She was operated by her original owners until 1991, when the Skyward was purchased by Johnson Sembawang Shipmanagement in Nassau to become the Shangri-la World. Shangri-la World operated cruises out of Singapore. After going through several name changes in the 1990s, the now renamed Leisure World was rebuilt and renovated in Jacksonville, Florida and sold to Queenstown Investments in 1995. In 2000 she was sold to New Century Cruise Line, who operated her as a casino/entertainment ship out of Penang. As a casino ship, she was one of at least three casino ships (Long Jie (formerly Omar), Royale Star) operating off Batam. Following the opening of the two legal land casinos in Singapore, ship casinos' business suffered badly. As a result, all the casino ships closed down except for Leisure World. In 2014, a new casino ship (Ocean Grand) emerged to compete with Leisure World. Ocean Grand closed down about six months later despite advertisements in The New Paper (a Singapore tabloid). Since then, business picked up at Leisure World.

In April 2021 New Century Group sold the vessel for US$3.59m for scrap to NKD Maritime, with breaking the ship performed in Alang, India. The Leisure World was beached on July 11, 2021.

==On board features==
Aboard Leisure World there was a karaoke lounge, miniature golf course, sauna, arcade, gift shop, fitness center and hair salon.

* **Information provided**:
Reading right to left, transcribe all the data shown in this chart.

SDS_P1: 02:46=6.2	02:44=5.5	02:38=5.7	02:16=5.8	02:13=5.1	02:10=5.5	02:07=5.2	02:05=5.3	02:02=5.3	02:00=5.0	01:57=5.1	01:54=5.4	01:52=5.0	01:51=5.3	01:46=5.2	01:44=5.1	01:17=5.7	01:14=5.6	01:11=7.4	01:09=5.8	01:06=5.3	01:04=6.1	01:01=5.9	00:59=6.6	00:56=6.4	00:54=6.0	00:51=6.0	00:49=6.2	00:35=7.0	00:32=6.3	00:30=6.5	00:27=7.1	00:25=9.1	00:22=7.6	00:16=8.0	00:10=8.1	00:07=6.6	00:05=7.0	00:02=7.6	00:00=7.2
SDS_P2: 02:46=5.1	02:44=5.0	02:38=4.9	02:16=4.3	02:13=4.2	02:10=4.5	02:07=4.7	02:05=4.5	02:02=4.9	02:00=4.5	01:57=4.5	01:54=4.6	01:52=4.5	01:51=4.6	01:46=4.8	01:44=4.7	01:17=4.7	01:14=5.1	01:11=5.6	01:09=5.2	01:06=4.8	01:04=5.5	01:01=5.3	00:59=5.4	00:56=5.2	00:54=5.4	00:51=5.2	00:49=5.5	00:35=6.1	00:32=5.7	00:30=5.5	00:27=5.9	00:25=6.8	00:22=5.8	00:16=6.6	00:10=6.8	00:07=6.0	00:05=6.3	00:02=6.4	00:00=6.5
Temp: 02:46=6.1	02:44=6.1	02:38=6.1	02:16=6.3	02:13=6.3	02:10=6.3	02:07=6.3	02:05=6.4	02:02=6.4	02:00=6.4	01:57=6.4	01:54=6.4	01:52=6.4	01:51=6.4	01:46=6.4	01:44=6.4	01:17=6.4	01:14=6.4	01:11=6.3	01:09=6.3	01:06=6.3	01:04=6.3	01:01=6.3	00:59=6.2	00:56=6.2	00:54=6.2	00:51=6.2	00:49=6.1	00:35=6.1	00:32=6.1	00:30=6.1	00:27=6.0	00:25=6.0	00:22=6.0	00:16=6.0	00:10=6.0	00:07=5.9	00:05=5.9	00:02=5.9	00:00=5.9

* **Problem requirements**: According to the passage about the Leisure World, in which city was the ship rebuilt and renovated before its 1995 sale to Queenstown Investments?

* **Response area**: Jacksonville, Florida